Enquanto estava indo uma voz me chamou num canto:
-
Ei rapaz! Vem aqui. - Obviamente achei que seria assaltado, mas bom cristão que
sou fui para não demonstrar fazer pré-julgamento de pessoas. Quando me aproximei
me assustei pra valer, era um palhaço desses assustadores vestido de azul a la Bozo e com a maquiagem inteira
borrada, como uma mulher que chorou com um rímel ''a prova d'água''.
-
Olá! - Respondi tentando esconder minha aflição - tudo bem?
-
Não, não está tudo bem. É tudo culpa deste maldito circo internacional!
Eu
estava com medo, achei que ele talvez fosse usuário de crack, e se tem algo que
me assusta mais do que palhaços são usuários de crack. O que dizer de palhaços que usam crack? Por algum razão
continuei a conversa:
-
O que é culpa deles?
-
O fato de eu estar aqui, desempregado, na rua da amargura. - Olhei na placa o nome da rua, era
de fato a Rua da Amargura.
-
Eu posso te ajudar? - Perguntei achando que ele pediria meu dinheiro - O que
aconteceu?
-
Bem, - começou ele que por alguma razão
me achou um bom ouvinte e como não falo muito ele estava certo - você conhece o
Circo do Salsicha?
-
Claro que conheço - era o circo mais tradicional da cidade, que me deixou com
tantos traumas de infância.
-
Pois bem eu trabalhava lá, eu nasci lá! Meus pais eram trapezistas e uma vez
minha mãe caiu e meu pai caiu encima e eu fui concebido assim. - Tentei sem
sucesso esconder minha cara de espanto, ele continuou - Cresci naquele ambiente
e logo me tornei um palhaço, vivemos alguns momentos gloriosos, tirando risadas
de crianças utilizando apenas um monociclo e dois guarda-chuvas. De uns anos
pra cá o Dom Salsicha, dono do circo, morreu e fomos a derrocada total, as
pessoas pararam de vir, pararam de rir, ninguém mais se surpreende com nossos
números! Só querem saber das super-produções. Gastam dinheiro pra ver os
blockbuster's de Hollywood, os mega-shows internacionais, os circos de além-mar
que misturam dança, efeitos especiais, fantasias caríssimas, coreógrafos russos
e contorcionistas asiáticos, além de uma equipe de produção e engenheiros
multi-disciplinar e multi-etnica. Ninguém
mais quer ver nosso velho elefante, ou globo da morte.
-
Bom, - comecei eu após um tempo de silêncio, tentando medir minhas palavras
para achar algo decente para consola-lo - você ainda pode fazer muitas coisas...
-
Como o que? Eu poderia estar matando ou roubando, ou pior fazendo stand-up -
graças a Deus ele tinha a noção de como com esse boom do stand-up inúmeros comediantes
sem graça ficam fazendo piadas medíocres para um publico medíocre que ri de
qualquer referencia escatológica;) ainda bem que ele não era desses. - mas eu
ainda tenho minha dignidade!
Neste
exato momento um jovem hipster (ou pseudo-hipster se todos os hipster já não são, por definição,
pseudo algo) cruzou a rua com uma lambreta, ou scooter, dessas bem caras que
tentam parecer antigas e descoladas. Alias o jovem, obviamente estudante
bancado pelos pais (como este que vós fala), vestia-se de modo a parecer retrô, paletó e calças curtas, capacete
pela metade amarrado no queixo, mala estilo carteiro e gravata slim.

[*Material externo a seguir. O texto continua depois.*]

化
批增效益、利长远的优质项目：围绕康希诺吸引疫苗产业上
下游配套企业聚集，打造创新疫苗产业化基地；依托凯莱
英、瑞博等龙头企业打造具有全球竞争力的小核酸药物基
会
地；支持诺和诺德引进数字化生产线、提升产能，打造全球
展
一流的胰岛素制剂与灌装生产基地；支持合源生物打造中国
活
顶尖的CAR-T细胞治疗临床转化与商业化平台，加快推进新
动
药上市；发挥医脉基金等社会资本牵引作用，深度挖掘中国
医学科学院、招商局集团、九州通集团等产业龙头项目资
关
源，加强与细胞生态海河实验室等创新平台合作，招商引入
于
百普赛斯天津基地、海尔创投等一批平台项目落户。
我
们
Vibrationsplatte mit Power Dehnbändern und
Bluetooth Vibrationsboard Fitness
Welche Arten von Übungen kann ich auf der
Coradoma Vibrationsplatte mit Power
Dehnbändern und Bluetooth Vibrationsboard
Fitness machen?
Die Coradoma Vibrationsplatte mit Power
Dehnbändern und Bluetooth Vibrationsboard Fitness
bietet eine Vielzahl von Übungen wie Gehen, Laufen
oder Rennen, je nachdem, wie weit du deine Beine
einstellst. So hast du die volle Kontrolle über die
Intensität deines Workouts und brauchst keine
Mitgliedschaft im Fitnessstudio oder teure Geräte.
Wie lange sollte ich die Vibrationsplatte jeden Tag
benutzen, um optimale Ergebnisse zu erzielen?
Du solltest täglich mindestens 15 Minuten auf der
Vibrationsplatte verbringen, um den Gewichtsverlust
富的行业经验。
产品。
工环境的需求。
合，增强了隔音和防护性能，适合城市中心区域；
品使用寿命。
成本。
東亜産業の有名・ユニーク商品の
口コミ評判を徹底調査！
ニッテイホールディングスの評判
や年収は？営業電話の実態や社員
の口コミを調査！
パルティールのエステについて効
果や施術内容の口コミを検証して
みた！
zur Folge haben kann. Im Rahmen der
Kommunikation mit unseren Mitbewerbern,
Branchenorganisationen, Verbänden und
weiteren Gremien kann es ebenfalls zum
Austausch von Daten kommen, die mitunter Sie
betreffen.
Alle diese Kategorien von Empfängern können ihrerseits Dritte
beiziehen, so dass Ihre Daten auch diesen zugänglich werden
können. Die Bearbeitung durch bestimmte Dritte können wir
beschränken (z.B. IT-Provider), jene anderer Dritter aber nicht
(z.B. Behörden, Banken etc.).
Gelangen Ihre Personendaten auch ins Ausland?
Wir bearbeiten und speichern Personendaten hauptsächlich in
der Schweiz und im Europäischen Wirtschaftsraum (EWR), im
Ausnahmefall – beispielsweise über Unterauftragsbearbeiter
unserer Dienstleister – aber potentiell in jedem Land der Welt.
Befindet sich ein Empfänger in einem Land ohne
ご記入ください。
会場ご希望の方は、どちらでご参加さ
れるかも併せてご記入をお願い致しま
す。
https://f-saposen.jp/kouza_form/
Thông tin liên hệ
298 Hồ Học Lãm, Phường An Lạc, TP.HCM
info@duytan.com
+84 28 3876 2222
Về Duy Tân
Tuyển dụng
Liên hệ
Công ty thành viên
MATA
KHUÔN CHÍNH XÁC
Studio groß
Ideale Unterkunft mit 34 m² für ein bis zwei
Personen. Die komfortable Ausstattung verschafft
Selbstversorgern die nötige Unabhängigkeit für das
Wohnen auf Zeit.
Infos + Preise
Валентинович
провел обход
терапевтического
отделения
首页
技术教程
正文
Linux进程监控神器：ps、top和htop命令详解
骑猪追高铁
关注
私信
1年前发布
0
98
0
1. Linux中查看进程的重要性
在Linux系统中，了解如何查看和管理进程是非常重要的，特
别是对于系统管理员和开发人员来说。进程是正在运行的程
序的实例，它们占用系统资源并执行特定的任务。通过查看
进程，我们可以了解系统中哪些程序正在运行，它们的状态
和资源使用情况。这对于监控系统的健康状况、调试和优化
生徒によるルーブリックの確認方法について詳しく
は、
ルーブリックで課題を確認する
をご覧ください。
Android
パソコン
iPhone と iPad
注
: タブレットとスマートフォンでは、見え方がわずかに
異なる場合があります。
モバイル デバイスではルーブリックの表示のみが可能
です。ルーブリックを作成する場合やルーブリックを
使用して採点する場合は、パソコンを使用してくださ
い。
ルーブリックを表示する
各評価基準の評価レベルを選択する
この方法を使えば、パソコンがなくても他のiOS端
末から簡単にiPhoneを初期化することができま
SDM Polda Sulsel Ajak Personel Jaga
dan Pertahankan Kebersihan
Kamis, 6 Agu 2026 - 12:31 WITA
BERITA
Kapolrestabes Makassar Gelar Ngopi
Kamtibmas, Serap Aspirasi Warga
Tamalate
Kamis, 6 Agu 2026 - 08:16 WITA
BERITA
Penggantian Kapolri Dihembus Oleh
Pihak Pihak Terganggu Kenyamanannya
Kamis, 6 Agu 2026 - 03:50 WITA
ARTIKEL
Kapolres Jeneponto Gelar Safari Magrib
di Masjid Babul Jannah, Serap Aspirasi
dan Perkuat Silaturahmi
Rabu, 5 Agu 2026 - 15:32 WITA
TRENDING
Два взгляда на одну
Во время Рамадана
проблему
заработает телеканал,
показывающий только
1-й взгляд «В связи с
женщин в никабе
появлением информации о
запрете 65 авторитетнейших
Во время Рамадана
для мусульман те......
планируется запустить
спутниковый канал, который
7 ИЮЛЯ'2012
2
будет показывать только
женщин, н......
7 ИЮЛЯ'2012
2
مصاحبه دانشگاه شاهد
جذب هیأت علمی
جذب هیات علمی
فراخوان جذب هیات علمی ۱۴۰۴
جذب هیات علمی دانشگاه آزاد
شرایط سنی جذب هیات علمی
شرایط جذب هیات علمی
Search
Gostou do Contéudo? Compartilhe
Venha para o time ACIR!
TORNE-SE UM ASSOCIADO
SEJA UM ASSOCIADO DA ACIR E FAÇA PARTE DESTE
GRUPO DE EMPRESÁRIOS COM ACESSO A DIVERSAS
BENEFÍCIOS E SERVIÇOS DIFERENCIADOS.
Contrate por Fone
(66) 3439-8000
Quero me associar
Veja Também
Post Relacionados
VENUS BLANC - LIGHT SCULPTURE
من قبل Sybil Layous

Rapidamente refleti em quão caras eram aquelas roupas e aquela tentativa de ser
vintage. E tive uma idéia que mudaria
a vida do palhaço e da cidade.
-
Siga-me! - Disse eu ao palhaço,que me olhou assustado mas seguiu. Levei-o ao
café e fiz todo um plano de publicidade e marketing para ele, que consistia
basicamente em vender o peixe de que o Circo do Salsicha era um circo retro.
O
plano era simples, continuar fazendo os mesmos números, mas vender nos sites e
nos jornais fotos com filtros vintages
aplicados no instagram, aplicar Patina nos bancos do circo (cada um com
uma cor diferente alias) e cobrar um ingresso excessivamente caro, porque nesses
nossos dias de pós-modernidade os ''indivíduos'' pagam qualquer preço para se
diferenciarem das massas!
Tempos
mais tarde estava eu no mesmo café, dessa vez num dia cinza, e li no jornal
local uma reportagem sobre o renascimento e o sucesso do Circo do Salsicha,
liderado pelo Palhaço. A noticia louvava o circo como o mais tradicional não
apenas da cidade mas da região, e não faltavam elogios a escolha estética vintage do local. Lembrei da conversa
com o palhaço como lembrasse de um sonho antigo,um sonho vintage e retrô.